#### Information shown

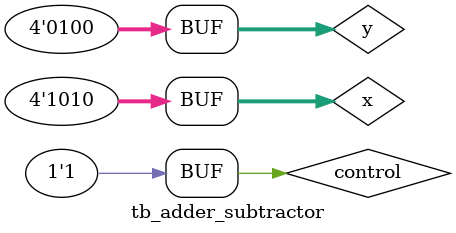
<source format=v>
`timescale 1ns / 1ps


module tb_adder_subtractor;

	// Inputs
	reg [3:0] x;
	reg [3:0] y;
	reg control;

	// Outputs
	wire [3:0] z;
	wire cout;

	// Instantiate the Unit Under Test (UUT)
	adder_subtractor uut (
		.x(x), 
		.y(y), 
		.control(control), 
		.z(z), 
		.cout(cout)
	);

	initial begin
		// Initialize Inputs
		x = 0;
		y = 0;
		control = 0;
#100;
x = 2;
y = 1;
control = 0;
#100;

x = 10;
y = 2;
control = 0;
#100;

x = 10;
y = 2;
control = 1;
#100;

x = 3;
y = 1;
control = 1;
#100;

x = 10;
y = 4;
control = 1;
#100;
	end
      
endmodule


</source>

########

§ Problem
The expected output is the run of lines from the one holding "module tb_adder_subtractor;" to the last line of the entries above, each reproduced character for character.

§ Answer to this task
module tb_adder_subtractor;

	// Inputs
	reg [3:0] x;
	reg [3:0] y;
	reg control;

	// Outputs
	wire [3:0] z;
	wire cout;

	// Instantiate the Unit Under Test (UUT)
	adder_subtractor uut (
		.x(x), 
		.y(y), 
		.control(control), 
		.z(z), 
		.cout(cout)
	);

	initial begin
		// Initialize Inputs
		x = 0;
		y = 0;
		control = 0;
#100;
x = 2;
y = 1;
control = 0;
#100;

x = 10;
y = 2;
control = 0;
#100;

x = 10;
y = 2;
control = 1;
#100;

x = 3;
y = 1;
control = 1;
#100;

x = 10;
y = 4;
control = 1;
#100;
	end
      
endmodule


</source>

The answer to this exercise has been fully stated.